HOOPER — Max Christensen is realizing his athletic dream.

Christensen, a 2017 Logan View graduate, was recently invited to walk on to the University of Nebraska track team.

“My freshman year when I joined the track team, I didn’t think too much about it,” the sprinter said. “But I remember watching TV and seeing all of these (NCAA) Division I track stars. My dream as a freshman was to go down to Lincoln to be a Husker and actually run for my state. Going into my sophomore and junior years, I realized it could be a goal of mine. I pursued it and now it has become a dream come true.”

The University of Nebraska at Kearney, Doane, Midland University and Morningside were among the schools that also expressed an interest in the Raiders’ standout.

After a fairly quiet first two seasons, Christensen matured into one of the top sprinters in the area.

“I never super committed myself as a freshman and sophomore,” he said. “My junior year, my commitment to the sport increased a lot.

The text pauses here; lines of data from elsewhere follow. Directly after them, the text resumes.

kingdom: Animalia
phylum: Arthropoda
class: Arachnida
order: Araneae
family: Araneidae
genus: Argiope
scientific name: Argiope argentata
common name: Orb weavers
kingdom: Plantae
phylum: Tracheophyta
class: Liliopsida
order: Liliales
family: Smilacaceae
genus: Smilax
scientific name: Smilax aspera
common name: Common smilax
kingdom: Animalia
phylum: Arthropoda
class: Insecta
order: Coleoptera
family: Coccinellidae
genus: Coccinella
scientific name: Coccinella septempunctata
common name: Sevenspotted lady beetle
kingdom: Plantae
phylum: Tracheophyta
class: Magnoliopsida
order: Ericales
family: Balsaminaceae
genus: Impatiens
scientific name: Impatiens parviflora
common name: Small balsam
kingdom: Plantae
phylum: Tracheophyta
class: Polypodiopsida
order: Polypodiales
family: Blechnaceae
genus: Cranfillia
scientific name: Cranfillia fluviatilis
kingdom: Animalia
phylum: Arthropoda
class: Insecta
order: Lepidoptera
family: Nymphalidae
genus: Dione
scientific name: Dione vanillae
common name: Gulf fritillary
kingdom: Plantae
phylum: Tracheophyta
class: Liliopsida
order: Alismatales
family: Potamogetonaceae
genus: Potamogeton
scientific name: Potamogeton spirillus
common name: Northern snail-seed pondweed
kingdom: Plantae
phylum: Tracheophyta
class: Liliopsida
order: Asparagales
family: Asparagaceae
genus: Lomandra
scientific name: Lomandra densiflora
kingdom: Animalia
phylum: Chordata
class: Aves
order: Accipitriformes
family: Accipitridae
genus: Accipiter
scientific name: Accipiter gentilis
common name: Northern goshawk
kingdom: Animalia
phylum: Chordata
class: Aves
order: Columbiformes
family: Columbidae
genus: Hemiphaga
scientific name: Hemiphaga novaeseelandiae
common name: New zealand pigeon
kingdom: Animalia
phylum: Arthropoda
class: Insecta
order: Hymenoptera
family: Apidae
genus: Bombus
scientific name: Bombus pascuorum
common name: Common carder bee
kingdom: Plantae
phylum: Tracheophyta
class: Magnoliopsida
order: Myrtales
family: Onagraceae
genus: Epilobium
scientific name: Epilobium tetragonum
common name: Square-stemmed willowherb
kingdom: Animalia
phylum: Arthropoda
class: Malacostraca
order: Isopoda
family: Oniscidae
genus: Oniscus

I worked a lot harder in practice and I blossomed as an athlete.”

He realized his dedication to track was evident in his first meet as a junior. He swept the 100 and 200 meters — a common pattern for his final two prep seasons.

“I didn’t expect it out of myself,” Christensen said. “The next thing I knew, I went undefeated in the whole regular season. I was (East Husker) conference champion and competed at state.”

The junior season, however, wasn’t without some disappointment. During the district track meet at North Bend, Christensen had a false start in the 100 meters and was disqualified.

“I couldn’t believe it,” he said. “I got out of my blocks and the (starter) told me I was done. I walked off and nothing but tears started flowing. I went back to camp, laid down and kept crying and crying.”

Logan View coach Joe Foust intervened and put the incident in perspective.

“Coach gave me a hug and told me that I was just battling adversity and that things will happen,” Christensen said. “I didn’t realize it because what had happened, but I had another race. I went to the 200 finals with tears still in my eyes and I got in the blocks.”

Christensen ran the race and qualified for the state meet. He finished third in the Class C 200 meters at Omaha Burke later that month.

While he was pleased to earn a state medal, he didn’t forget about the district heartbreak in the 100.

“I actually think that really made me drive myself more during my senior year to pursue my goal,” Christensen said. “I really wanted to get redemption. This year I went undefeated in the regular season, was the East Husker champ, district champ and then went to state. It was a very successful year.”

Christensen knew, though, that he was the sprinter everyone was looking to beat at each meet he attended.

“I got in my head that if I lost, people would be disappointed,” he said. “I told coach that and he said, ‘Max, if you don’t win, you have to understand that people will still love you.’ I took that to heart and I applied that to myself as a senior. I learned to deal with it.”

Christensen capped his prep career last month at Burke. He finished fourth in the Class C 100 meters in 11.1 and was the runner-up in the 200 in 22.1. Both races were won by Dylan Kautz of Norfolk Catholic.

“I think we were first and second by about 10 meters on everyone,” Christensen said about the 200. “I was pretty happy about that.”

Now the son of Kevin and Wendy Christensen will turn his attention to the Huskers.

“I just want to earn a spot on the team, represent the school well and don’t let anybody down,” Christensen said. “I just want to go out and do the very best that I can.”